2) Be realistic and get in shape – If you’ve never been backpacking before, don’t expect to be able to do 20 miles a day on a steep trail. I’ve been before and am in decent shape and 10 miles one day and 8 miles the next kicked my butt some with just a 33lb pack (around 37 with water and I was recovered by the next evening). That one nearly 30 mile day back when I was 18 and in very good shape left me worthless for nearly 3 days afterward because of sore muscles and blisters. Better boots would have helped for both, but it wouldn’t have entirely solved everything. If you are going over several days, plan on working your way up to it. Keep the first day or two shorter then the rest of the trip so that your body can get used to the back and the distances.
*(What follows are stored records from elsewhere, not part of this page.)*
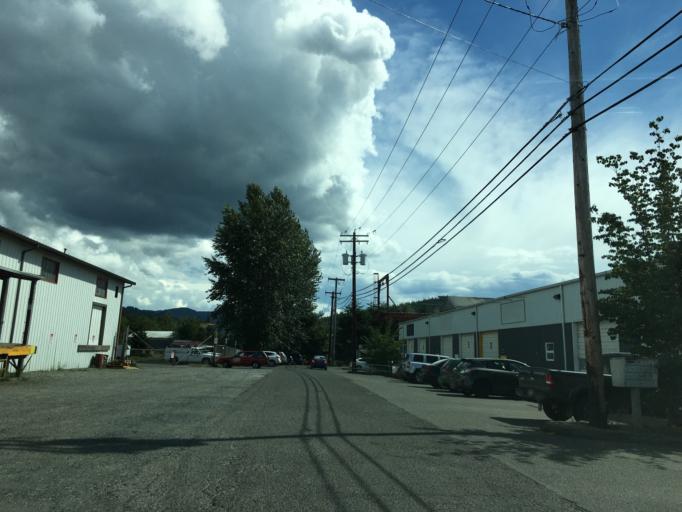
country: US
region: Washington
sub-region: Whatcom County
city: Bellingham
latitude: 48.7550
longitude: -122.4737
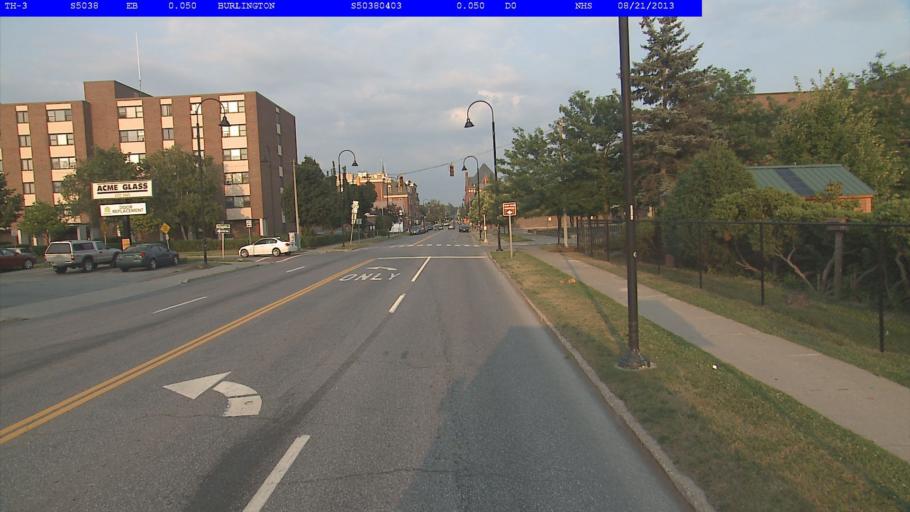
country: US
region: Vermont
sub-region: Chittenden County
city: Burlington
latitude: 44.4802
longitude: -73.2180
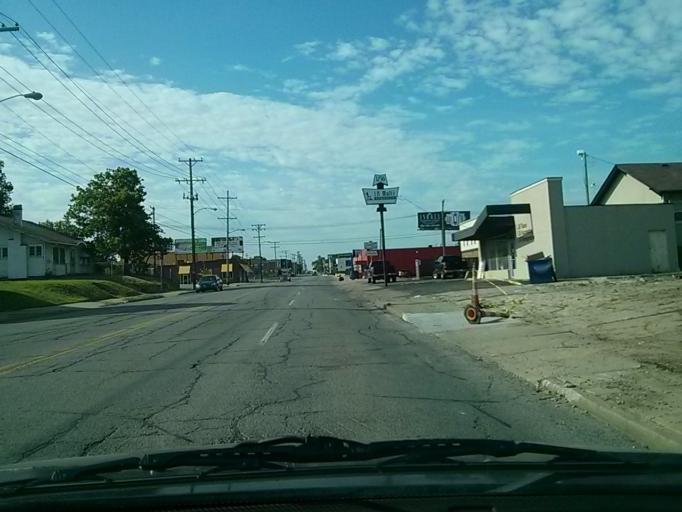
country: US
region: Oklahoma
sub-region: Tulsa County
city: Tulsa
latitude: 36.1452
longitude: -95.9757
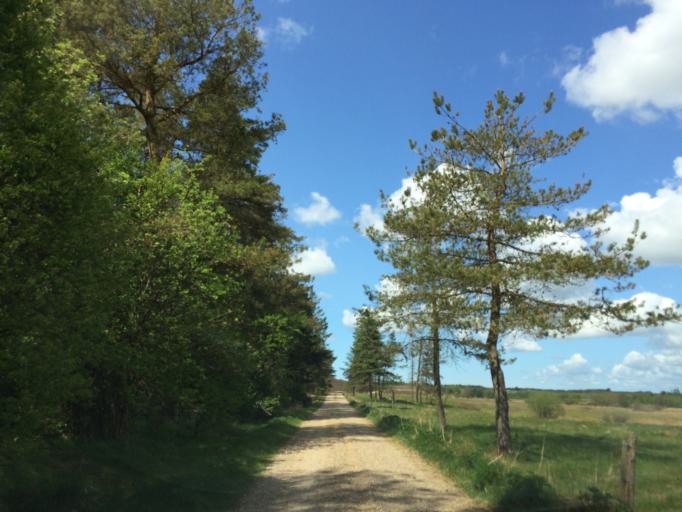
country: DK
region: Central Jutland
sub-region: Holstebro Kommune
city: Ulfborg
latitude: 56.2795
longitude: 8.4655
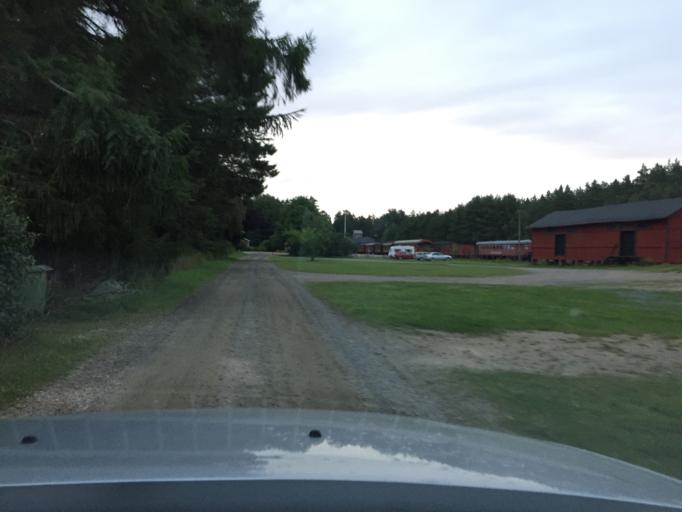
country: SE
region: Skane
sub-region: Kristianstads Kommun
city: Degeberga
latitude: 55.7336
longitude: 14.1247
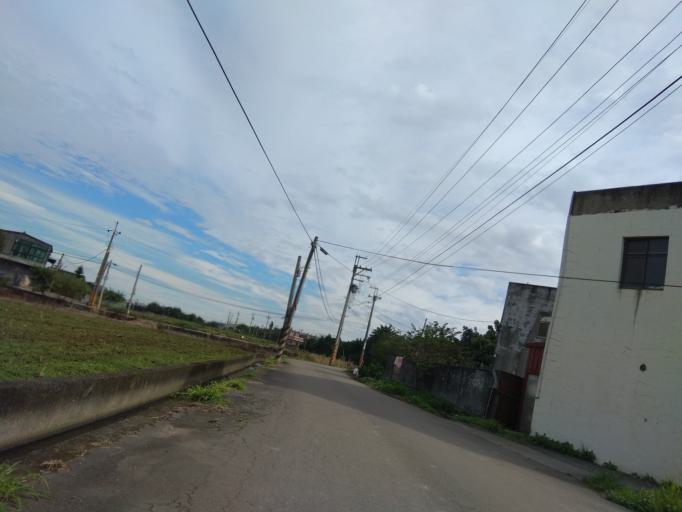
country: TW
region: Taiwan
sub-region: Hsinchu
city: Zhubei
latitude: 24.9481
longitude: 121.1078
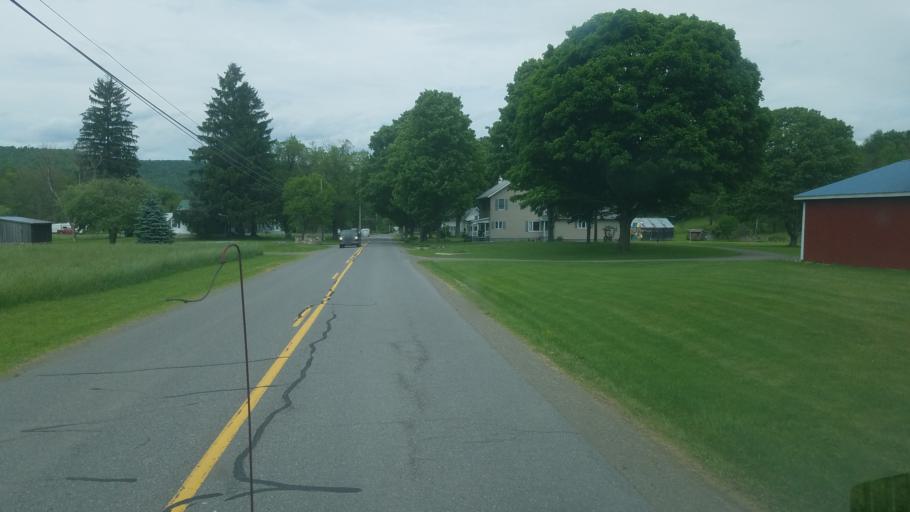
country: US
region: Pennsylvania
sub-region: Tioga County
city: Westfield
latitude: 41.9033
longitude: -77.6050
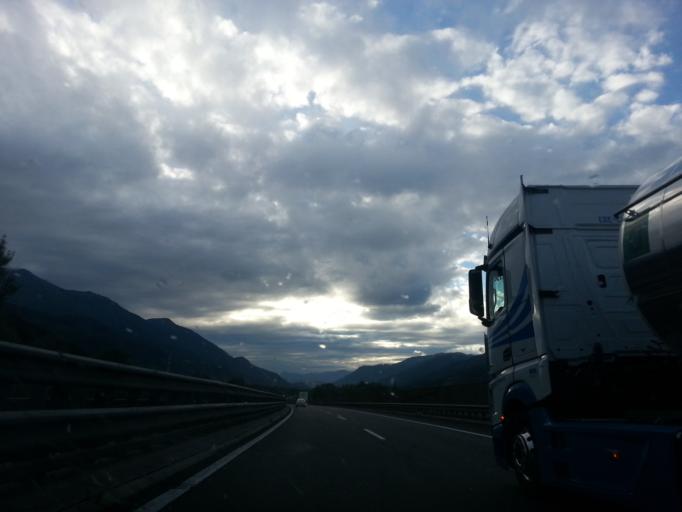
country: AT
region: Styria
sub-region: Politischer Bezirk Liezen
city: Trieben
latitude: 47.4861
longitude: 14.5270
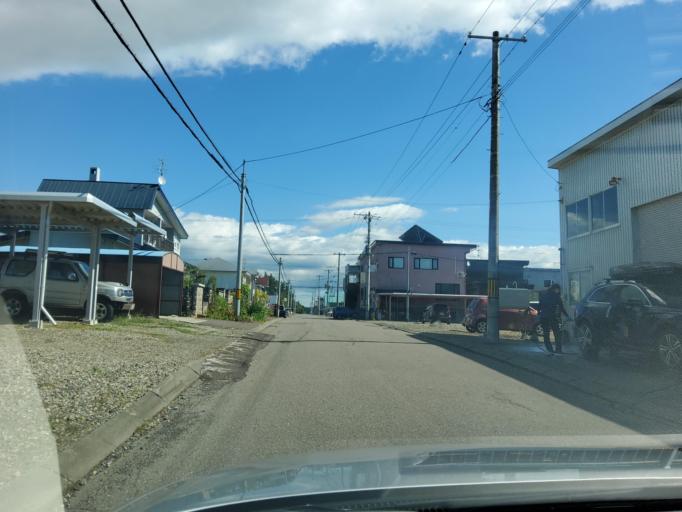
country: JP
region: Hokkaido
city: Obihiro
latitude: 42.9491
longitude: 143.1970
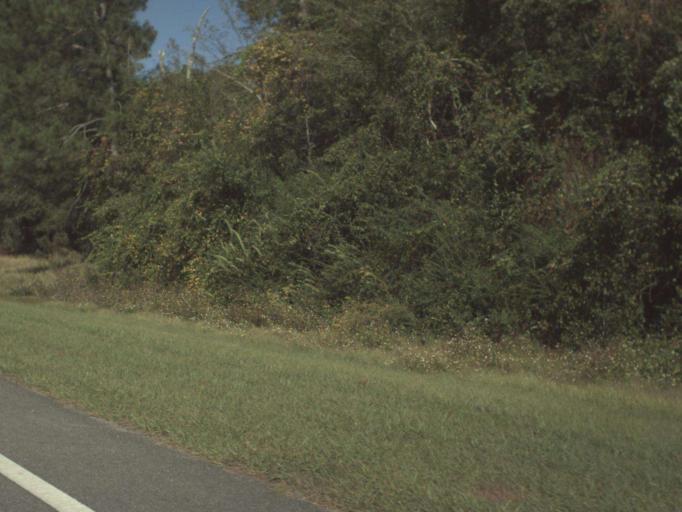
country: US
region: Florida
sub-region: Holmes County
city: Bonifay
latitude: 30.7890
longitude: -85.6939
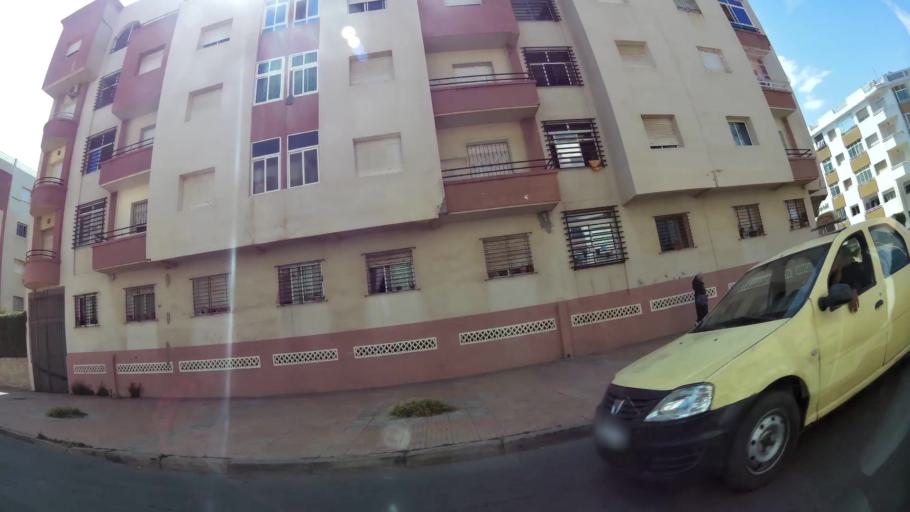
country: MA
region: Rabat-Sale-Zemmour-Zaer
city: Sale
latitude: 34.0752
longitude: -6.7927
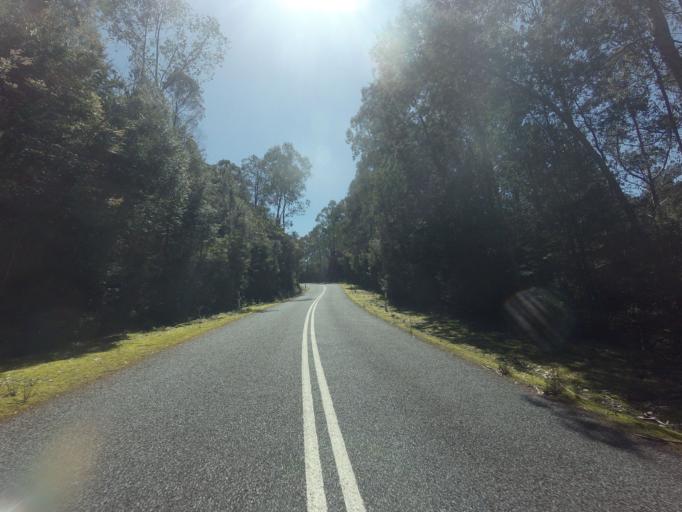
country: AU
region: Tasmania
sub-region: Huon Valley
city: Geeveston
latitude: -42.8147
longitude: 146.3739
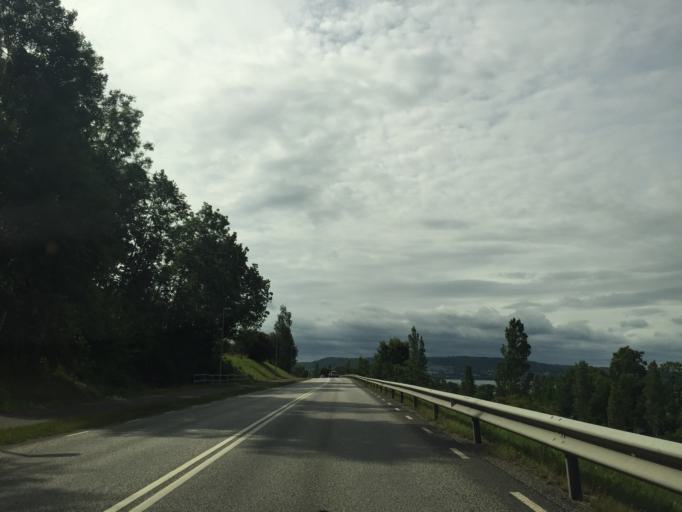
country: SE
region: Joenkoeping
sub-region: Jonkopings Kommun
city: Kaxholmen
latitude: 57.8256
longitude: 14.2705
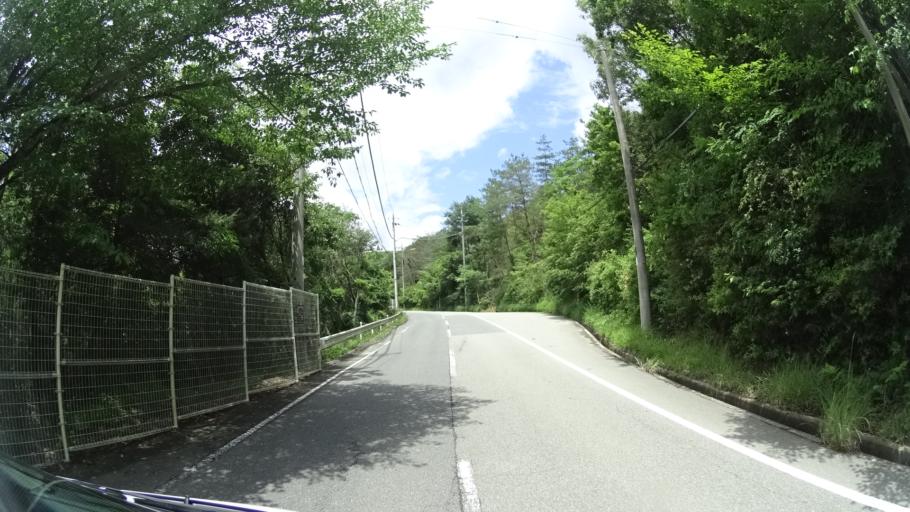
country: JP
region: Kyoto
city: Kameoka
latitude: 35.0084
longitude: 135.4669
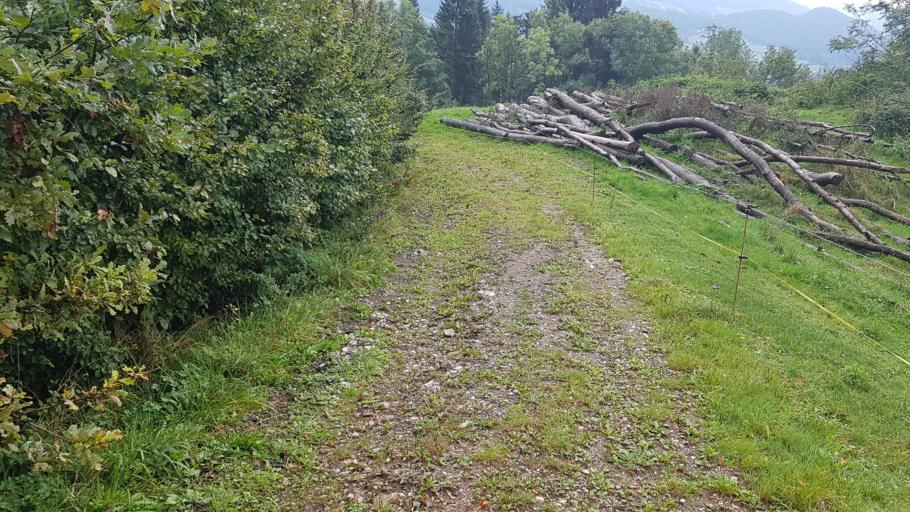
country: AT
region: Salzburg
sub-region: Politischer Bezirk Hallein
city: Puch bei Hallein
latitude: 47.7327
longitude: 13.1193
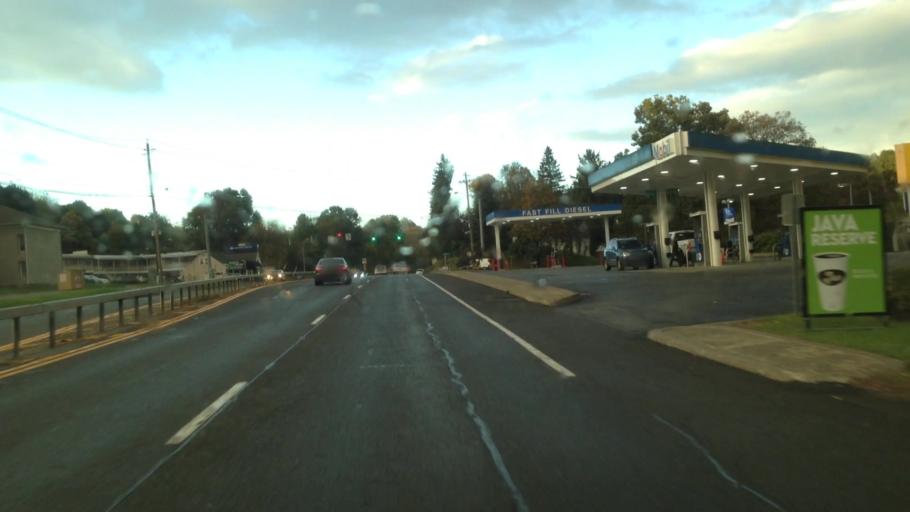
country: US
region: New York
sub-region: Ulster County
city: Highland
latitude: 41.7276
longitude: -73.9615
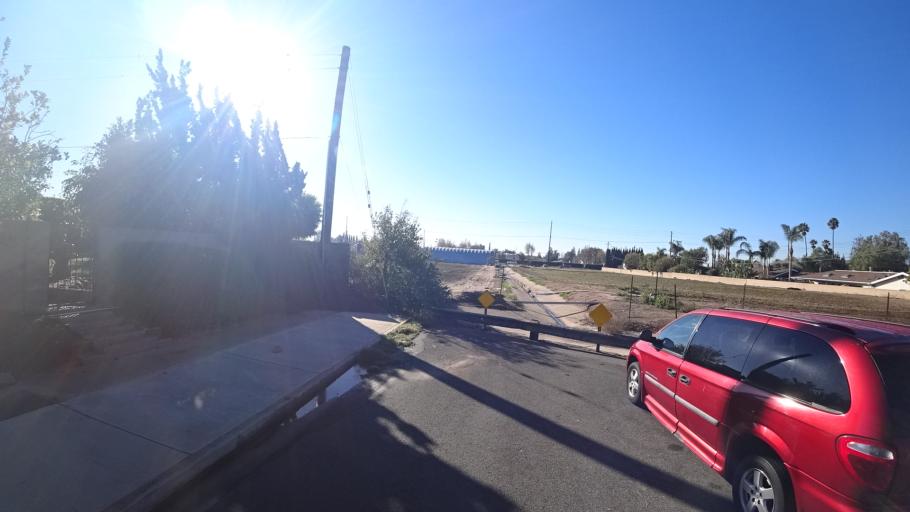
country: US
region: California
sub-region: Orange County
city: North Tustin
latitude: 33.7606
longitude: -117.8027
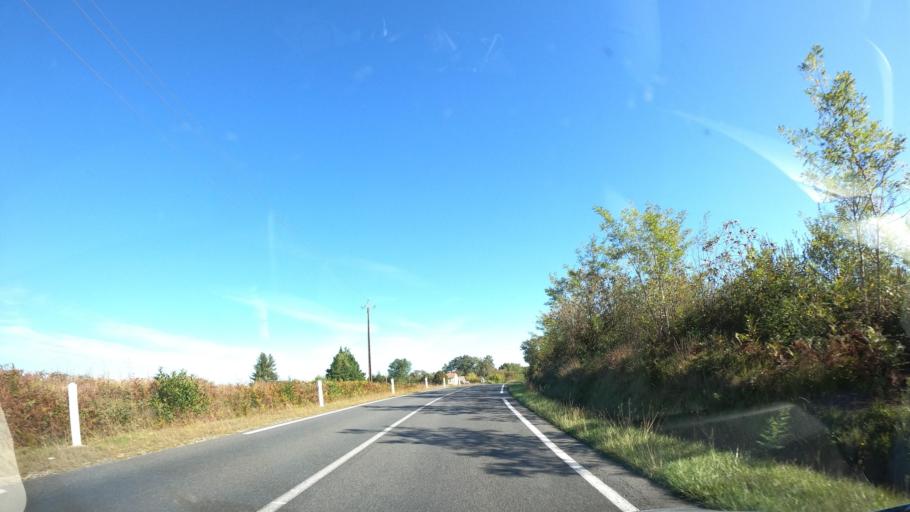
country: FR
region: Aquitaine
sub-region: Departement de la Dordogne
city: Vergt
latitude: 45.0111
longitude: 0.6055
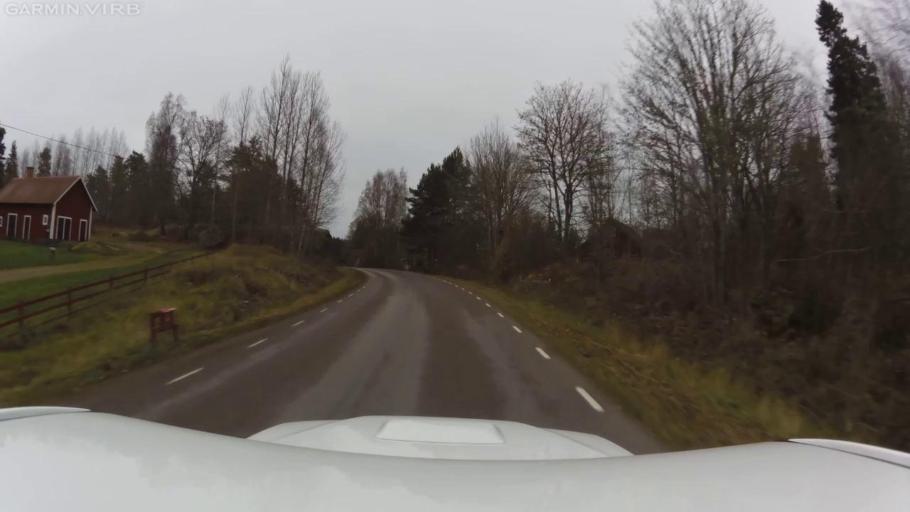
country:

Take breaks as well. Hike for maybe an hour and then take a 10-15 minute break. At a fast hike you can probably cover 2 miles an hour, even with a 10 minute break every hour. At a more moderate pace a mile and a half in an hour is still quite possible and if you do a full day of hiking, which I don’t recommend for the first day or so on the trail you can easily cover 12-15 miles once you get used to it. Before you go get decent maps of the area. If there isn’t potable water readily available have maps of where springs or water sources are. Bring a backpacking water filter and iodine tablets. Even if there is potable water (water pumps, etc) along the trail a $2 bottle of iodine tablets can save you a world of hurt if it turns out that the pumps aren’t working. Before you go take 2 or 3 day trips with your pack loaded down with at least as much weight as you’ll be taking with you. Do at least 5-6 miles of hiking on each day trip. This will also help you get in shape and your body used to the weight. Lastly, good boots that have been broken in with hiking socks is a must.